→ **What you are asked to do**
The following listing has lines to check for the word "filler"; give only the number of lines that contain it.

→ **Material for the task**
----------------

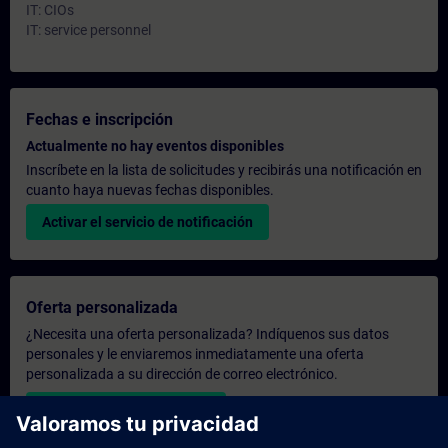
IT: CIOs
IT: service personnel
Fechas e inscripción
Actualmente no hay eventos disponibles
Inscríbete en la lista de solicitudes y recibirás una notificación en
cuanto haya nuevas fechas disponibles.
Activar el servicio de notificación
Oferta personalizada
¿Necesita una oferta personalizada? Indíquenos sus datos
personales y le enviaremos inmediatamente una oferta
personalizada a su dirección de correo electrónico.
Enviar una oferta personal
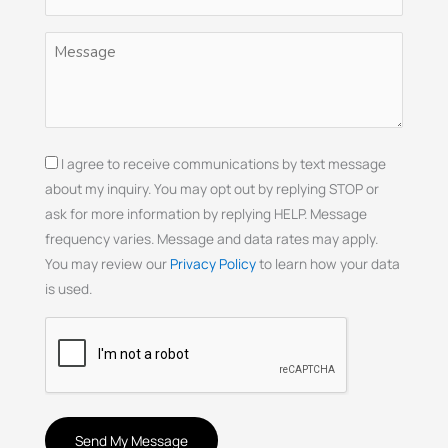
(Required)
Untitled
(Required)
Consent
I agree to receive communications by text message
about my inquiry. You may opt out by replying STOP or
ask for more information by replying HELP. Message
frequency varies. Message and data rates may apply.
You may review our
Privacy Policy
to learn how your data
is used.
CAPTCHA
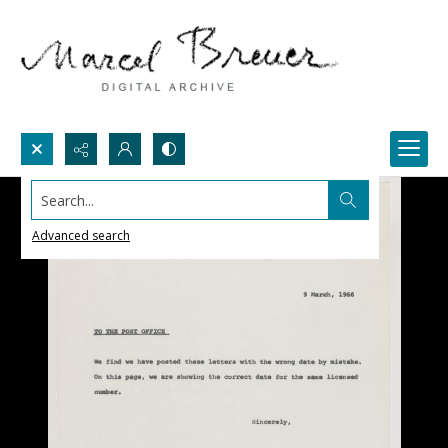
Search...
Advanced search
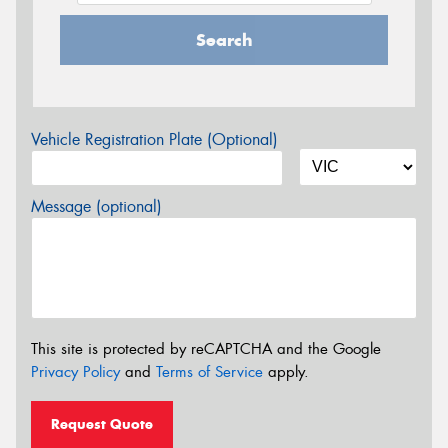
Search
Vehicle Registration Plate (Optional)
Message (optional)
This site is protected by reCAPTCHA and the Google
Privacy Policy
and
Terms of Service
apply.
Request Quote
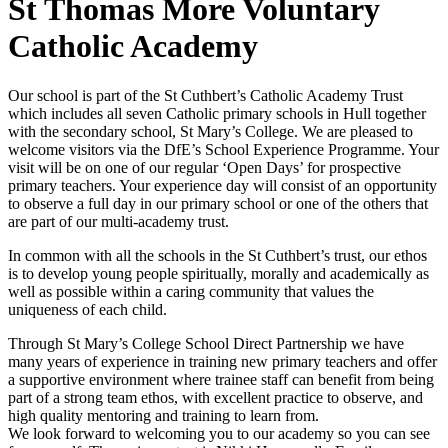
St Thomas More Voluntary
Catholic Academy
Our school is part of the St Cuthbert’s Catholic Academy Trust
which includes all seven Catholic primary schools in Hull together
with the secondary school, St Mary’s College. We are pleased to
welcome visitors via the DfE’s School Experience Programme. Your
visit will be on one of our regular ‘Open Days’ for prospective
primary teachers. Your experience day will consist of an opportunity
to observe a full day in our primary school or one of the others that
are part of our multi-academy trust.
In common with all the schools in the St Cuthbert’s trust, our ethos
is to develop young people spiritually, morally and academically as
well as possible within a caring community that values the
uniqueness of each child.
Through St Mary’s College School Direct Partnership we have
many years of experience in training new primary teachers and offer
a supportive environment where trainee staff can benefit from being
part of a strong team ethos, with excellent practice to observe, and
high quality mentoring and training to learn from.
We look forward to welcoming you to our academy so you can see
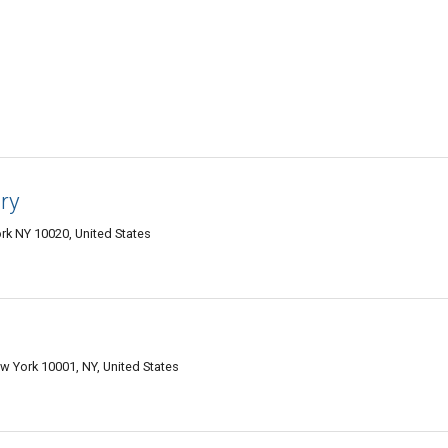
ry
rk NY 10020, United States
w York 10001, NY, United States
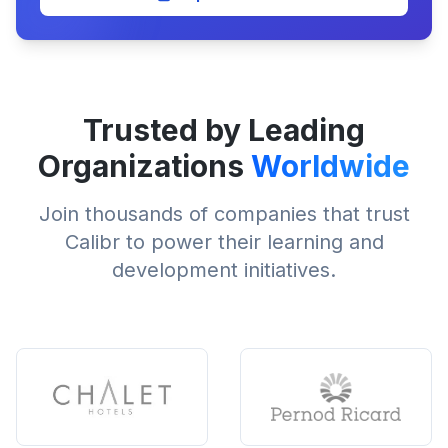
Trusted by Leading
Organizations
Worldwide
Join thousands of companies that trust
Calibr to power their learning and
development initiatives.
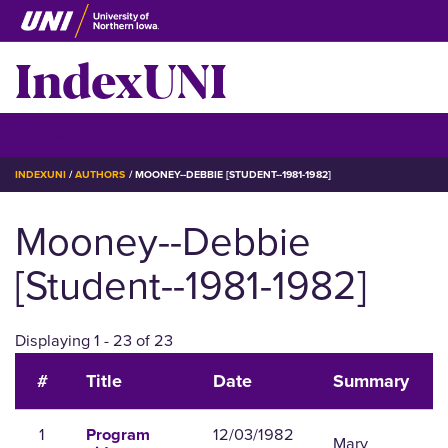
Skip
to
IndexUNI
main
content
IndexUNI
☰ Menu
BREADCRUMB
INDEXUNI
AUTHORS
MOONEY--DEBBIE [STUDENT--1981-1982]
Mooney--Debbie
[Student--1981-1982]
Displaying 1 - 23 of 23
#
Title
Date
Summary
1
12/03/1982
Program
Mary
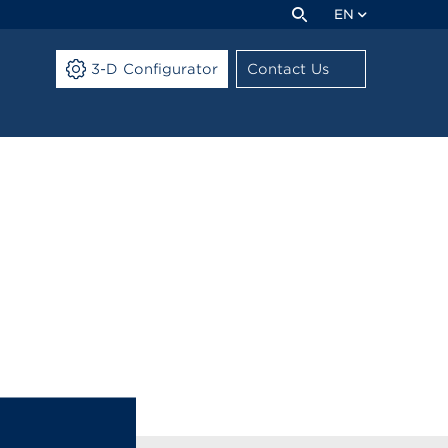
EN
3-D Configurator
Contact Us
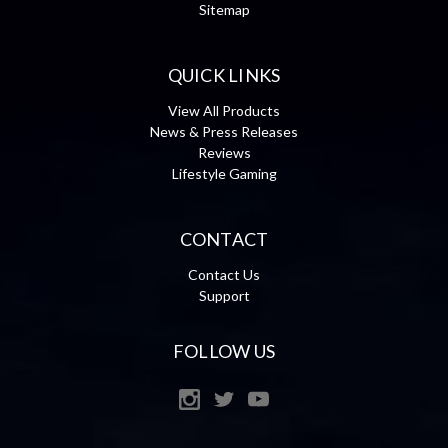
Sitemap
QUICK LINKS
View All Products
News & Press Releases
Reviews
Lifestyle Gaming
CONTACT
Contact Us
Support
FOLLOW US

----------------

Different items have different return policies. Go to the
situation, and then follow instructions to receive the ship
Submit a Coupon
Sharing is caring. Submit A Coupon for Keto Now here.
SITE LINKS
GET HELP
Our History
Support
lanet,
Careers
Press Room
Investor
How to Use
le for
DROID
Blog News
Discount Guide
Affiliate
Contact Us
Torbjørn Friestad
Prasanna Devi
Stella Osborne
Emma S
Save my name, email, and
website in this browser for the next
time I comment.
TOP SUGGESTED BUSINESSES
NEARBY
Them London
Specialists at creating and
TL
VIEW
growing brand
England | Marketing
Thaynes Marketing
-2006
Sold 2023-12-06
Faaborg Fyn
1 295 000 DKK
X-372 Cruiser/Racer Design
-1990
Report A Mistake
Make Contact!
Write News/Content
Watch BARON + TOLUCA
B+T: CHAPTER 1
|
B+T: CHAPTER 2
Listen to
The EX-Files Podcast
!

----------------

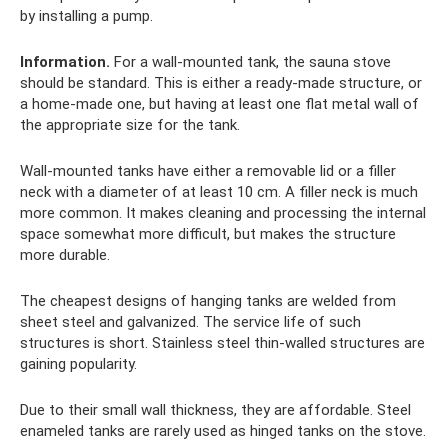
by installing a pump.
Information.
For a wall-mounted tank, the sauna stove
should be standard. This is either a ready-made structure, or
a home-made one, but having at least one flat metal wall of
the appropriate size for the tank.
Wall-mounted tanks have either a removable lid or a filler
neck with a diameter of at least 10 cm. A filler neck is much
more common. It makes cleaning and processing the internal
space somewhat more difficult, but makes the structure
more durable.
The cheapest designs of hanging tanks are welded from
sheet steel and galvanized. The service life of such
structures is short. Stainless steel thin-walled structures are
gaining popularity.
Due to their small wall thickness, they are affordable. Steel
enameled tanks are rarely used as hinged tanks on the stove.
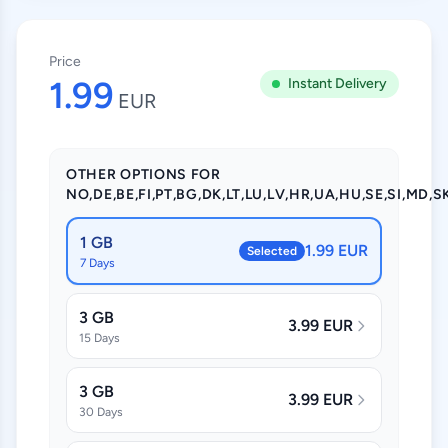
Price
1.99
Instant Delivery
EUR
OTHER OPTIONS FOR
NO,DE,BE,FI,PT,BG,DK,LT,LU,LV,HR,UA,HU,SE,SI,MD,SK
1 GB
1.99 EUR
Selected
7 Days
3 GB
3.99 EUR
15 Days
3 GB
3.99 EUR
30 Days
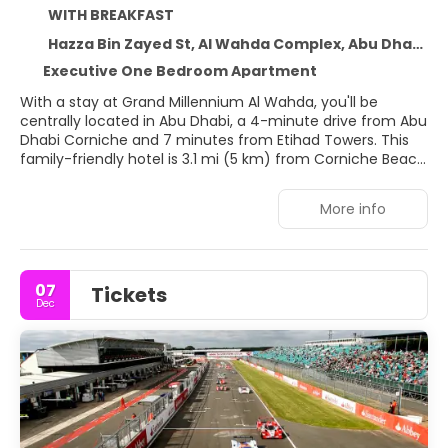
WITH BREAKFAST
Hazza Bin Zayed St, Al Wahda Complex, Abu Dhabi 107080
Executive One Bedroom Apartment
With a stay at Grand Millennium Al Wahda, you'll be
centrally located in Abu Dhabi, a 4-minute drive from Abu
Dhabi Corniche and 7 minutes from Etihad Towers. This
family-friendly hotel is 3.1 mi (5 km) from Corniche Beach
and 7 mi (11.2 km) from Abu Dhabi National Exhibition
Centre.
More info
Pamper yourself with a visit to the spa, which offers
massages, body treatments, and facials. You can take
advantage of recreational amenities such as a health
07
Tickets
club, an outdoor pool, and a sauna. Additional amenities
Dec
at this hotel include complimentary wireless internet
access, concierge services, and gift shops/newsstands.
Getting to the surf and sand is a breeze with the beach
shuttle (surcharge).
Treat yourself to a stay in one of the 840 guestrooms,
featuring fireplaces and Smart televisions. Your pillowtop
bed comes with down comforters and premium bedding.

----------------

→ **Task solution**
2